GSoC 2016 - Week 4 - Input analysis and voice separation

Posted 7 years ago

This was my fourth week working on note entry with MuseScore for Google Summer of Code. Last week I began the task of analysing the user's realtime input to make it look more like actual music. This week I reached what is probably the most difficult aspect of the analysis - the separation of overlapping notes into different voices.

This week’s summary:

  • Basic voice separation in semi-realtime mode.

Still to do:

  • Rhythmical note groupings based on time signature.

Voice separation

In music notation, voices are used to indicate overlapping notes. Some instruments are capable of playing more than one note at a time. If the notes begin and end together then they can be displayed as a chord in a single voice. However, if the notes start or finish at different times to each other, but there is some period of overlap for which both are being played, then additional voices become necessary.

The difficulty as far as notation is performance analysis is concerned is that there are multiple ways to dividing the notes between the different voices, and the task becomes more complex as the number of overlapping notes increases.

The algorithm I use starts by assuming all notes belong in Voice 1 and then looks for overlapping notes. When the first overlapping note is found it gets sent to Voice 2. If another overlapping note is found then the algorithm tries to send it to Voice 2 as well, but if it overlaps with anything already in Voice 2 then it goes into Voice 3, and so on. The voices quickly start to fill up as more overlapping notes are discovered, so higher “virtual voices” are created to store them.

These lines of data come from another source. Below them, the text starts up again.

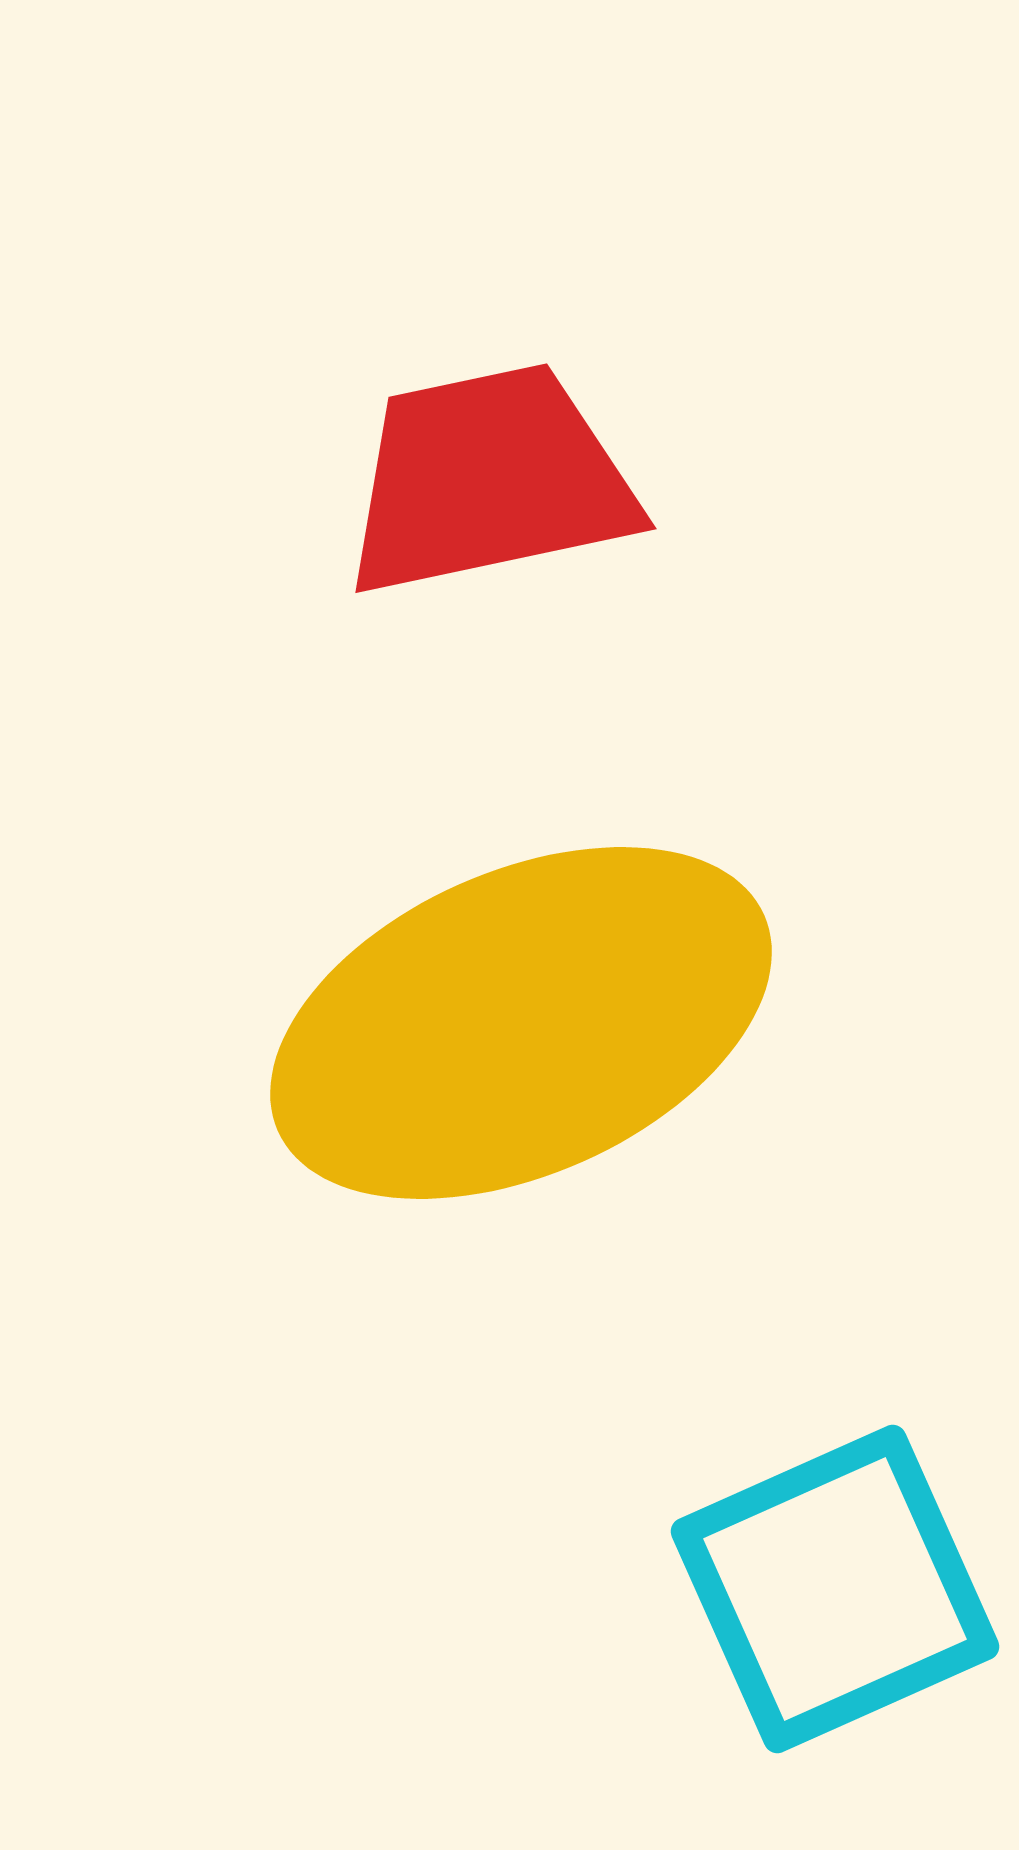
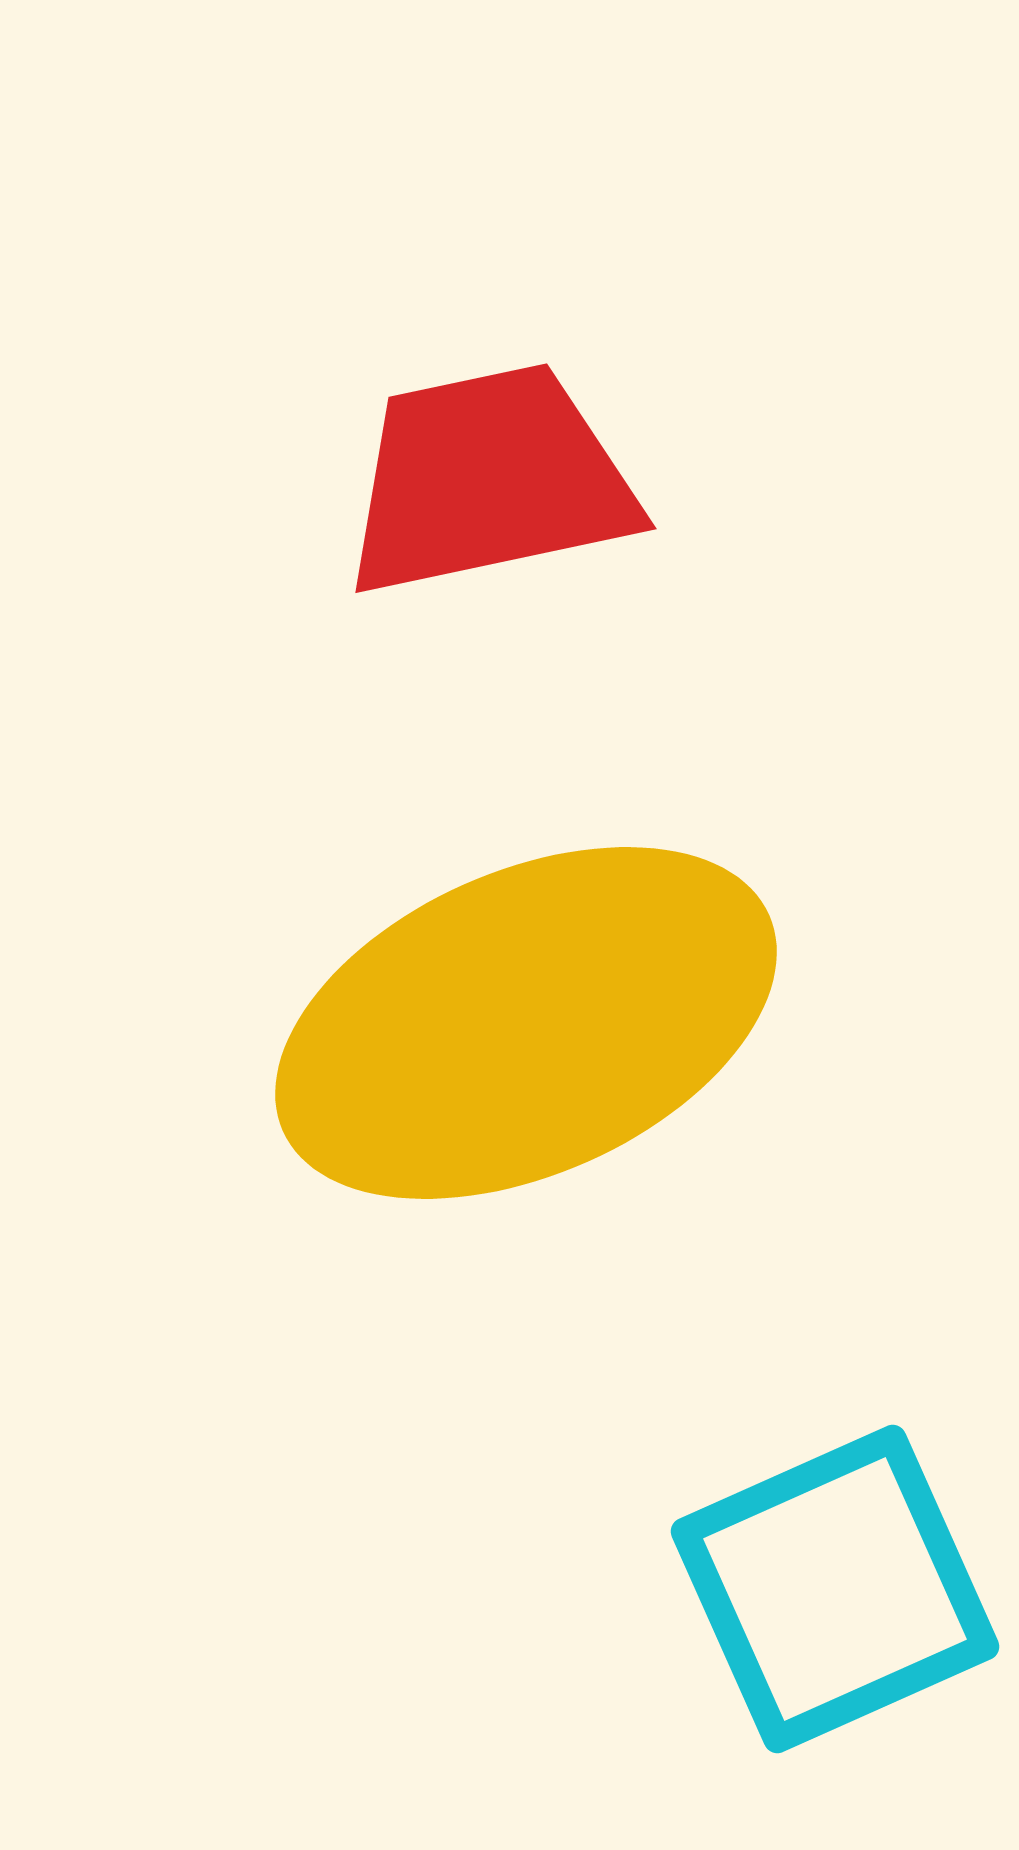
yellow ellipse: moved 5 px right
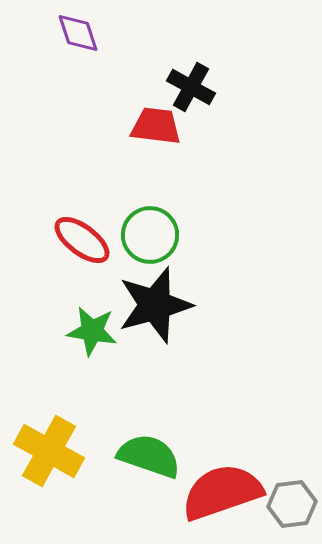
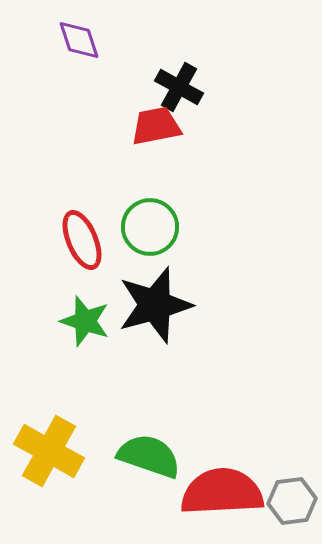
purple diamond: moved 1 px right, 7 px down
black cross: moved 12 px left
red trapezoid: rotated 18 degrees counterclockwise
green circle: moved 8 px up
red ellipse: rotated 30 degrees clockwise
green star: moved 7 px left, 10 px up; rotated 9 degrees clockwise
red semicircle: rotated 16 degrees clockwise
gray hexagon: moved 3 px up
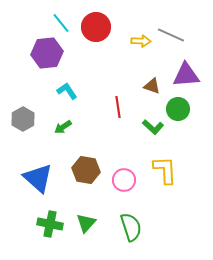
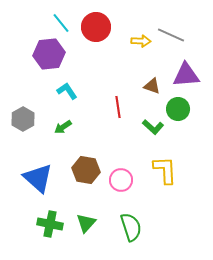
purple hexagon: moved 2 px right, 1 px down
pink circle: moved 3 px left
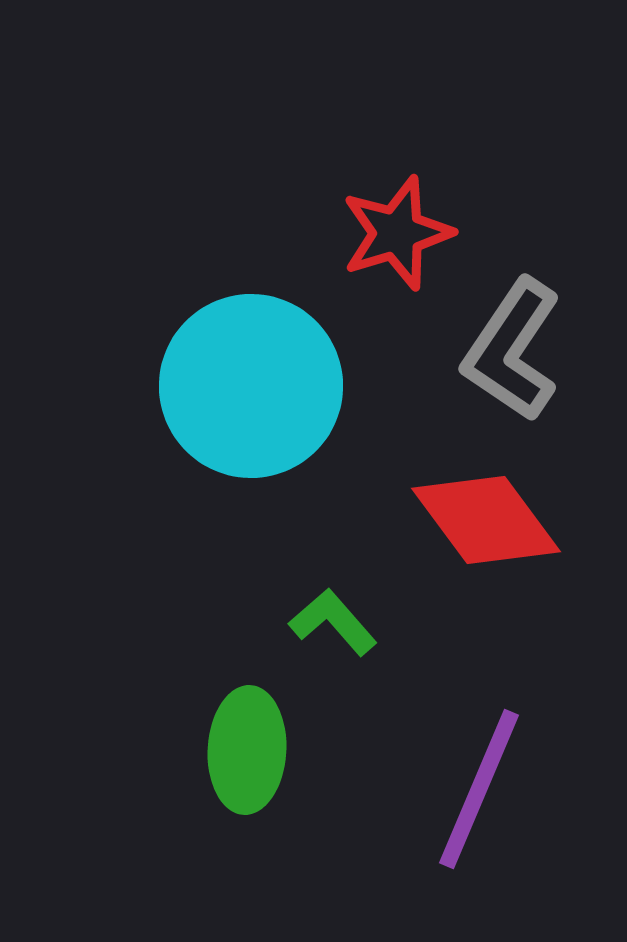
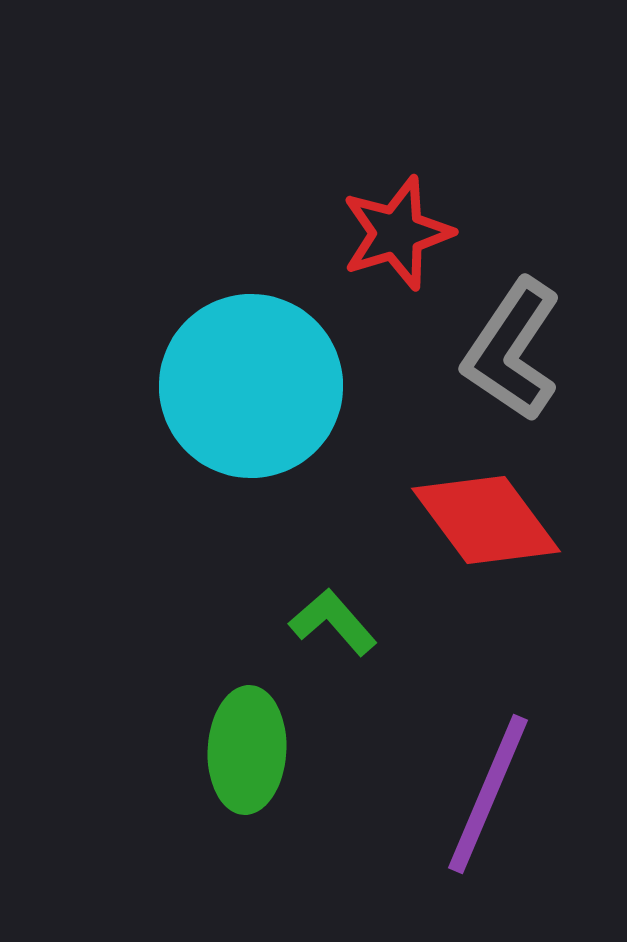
purple line: moved 9 px right, 5 px down
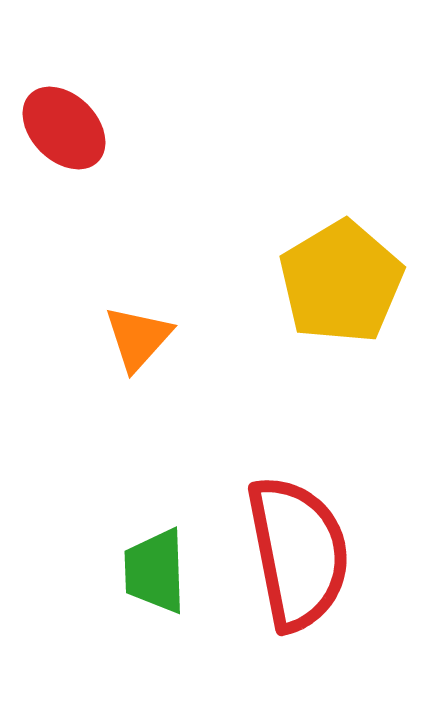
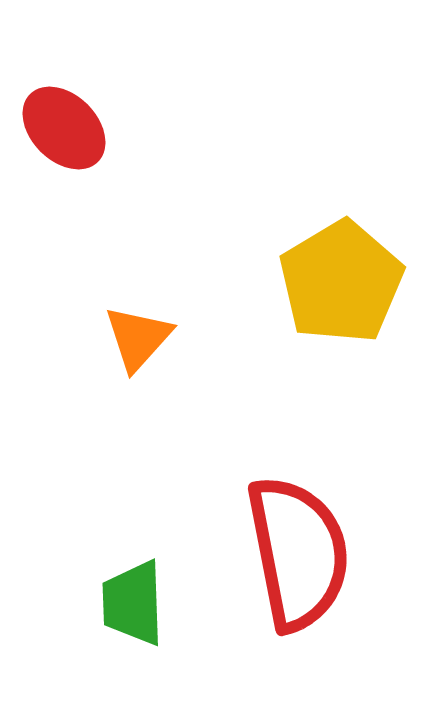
green trapezoid: moved 22 px left, 32 px down
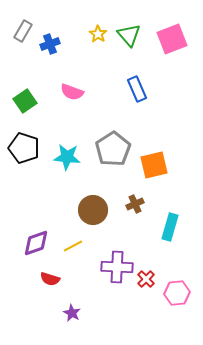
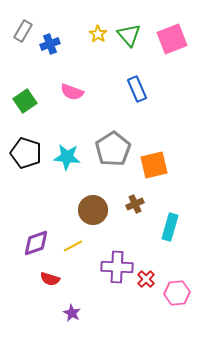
black pentagon: moved 2 px right, 5 px down
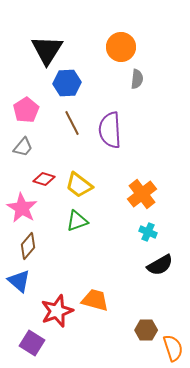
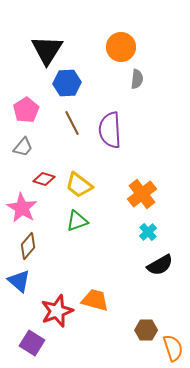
cyan cross: rotated 24 degrees clockwise
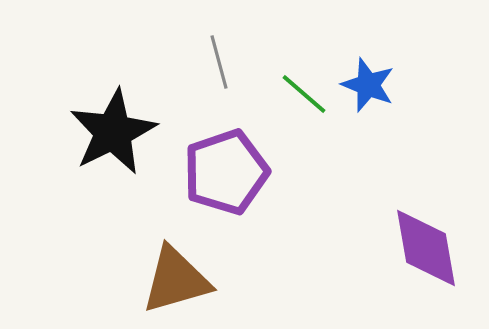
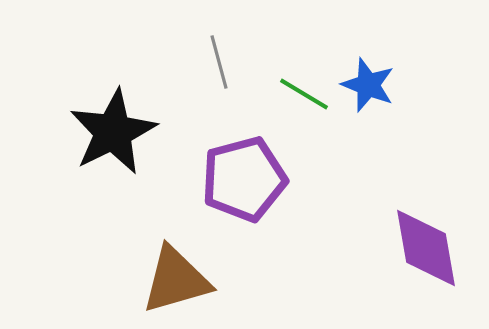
green line: rotated 10 degrees counterclockwise
purple pentagon: moved 18 px right, 7 px down; rotated 4 degrees clockwise
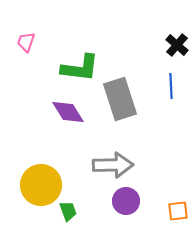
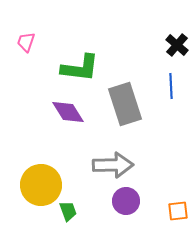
gray rectangle: moved 5 px right, 5 px down
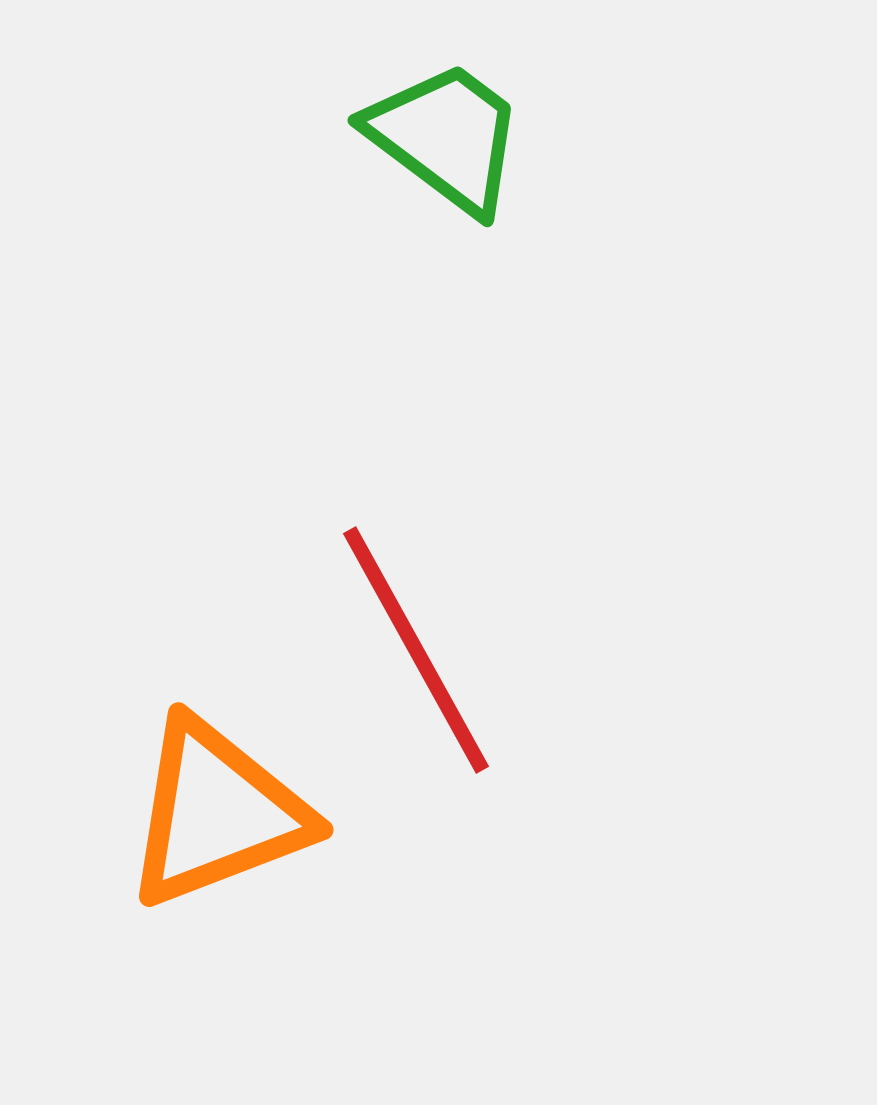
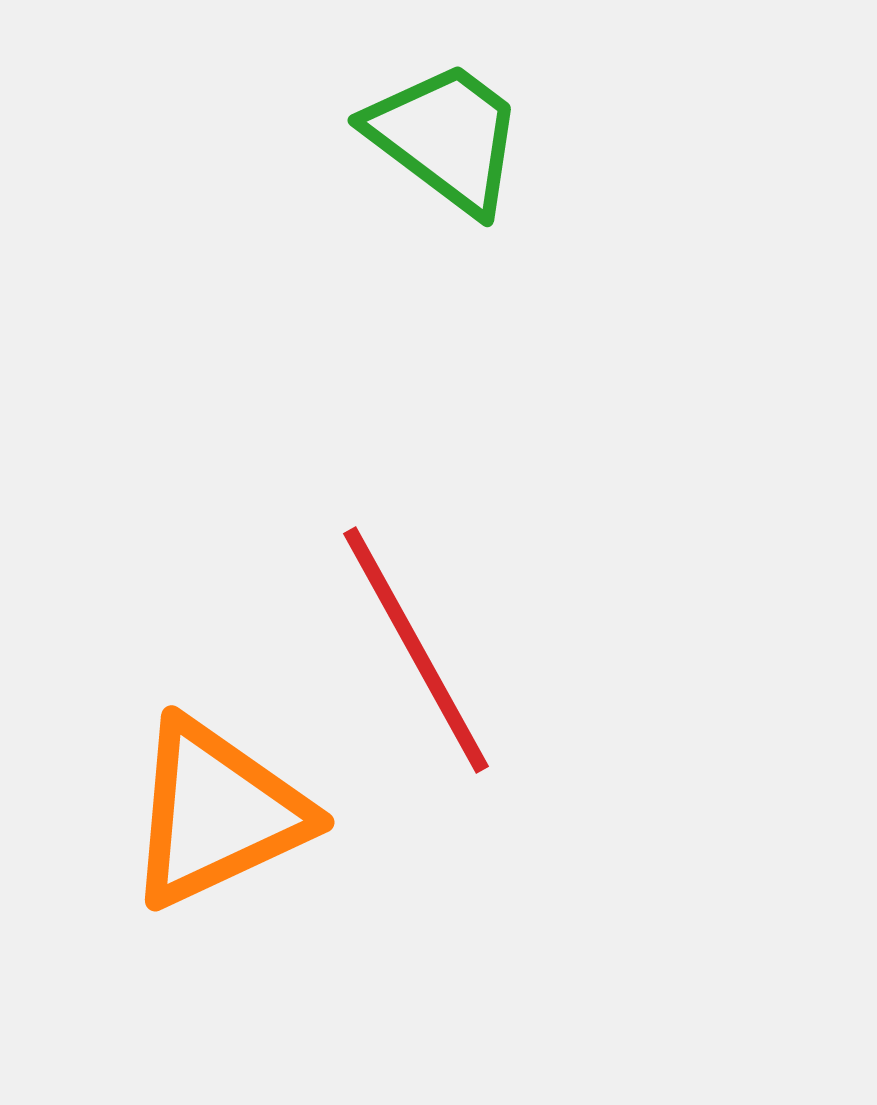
orange triangle: rotated 4 degrees counterclockwise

Once all of the notes in the measure have been assigned to a voice the algorithm goes back and simplifies the durations, replacing tied short notes with long notes. However, it is possible that some ties will be left behind after this, and notes that were previously considered overlapping do not actually overlap. At this point the voices must be analysed for a second time to see if any of them can be combined into a single voice. A difficulty that arises at this point is how to represent the notes within the voices. For the first round of overlap checking it makes sense to use a MIDI-like representation with a start and end time for each note, rather than worrying about whether notes are actually made up of lots of tied notes. This representation is not how notes are normally stored within MuseScore, but it has the advantage that the normal rules do not apply. (For example, this permits having more than 4 voices.) However, for the second round of optimisation it becomes essential to be able to tell where the ties are, so it becomes necessary to convert back to MuseScore’s usual representation. However, at this point the number of voices might still be greater than the maximum of 4. I still need to work out a way to solve this problem. After that has been solved, the remaining problem will be ensuring that the tied notes are combined in a way that makes rhythmical sense.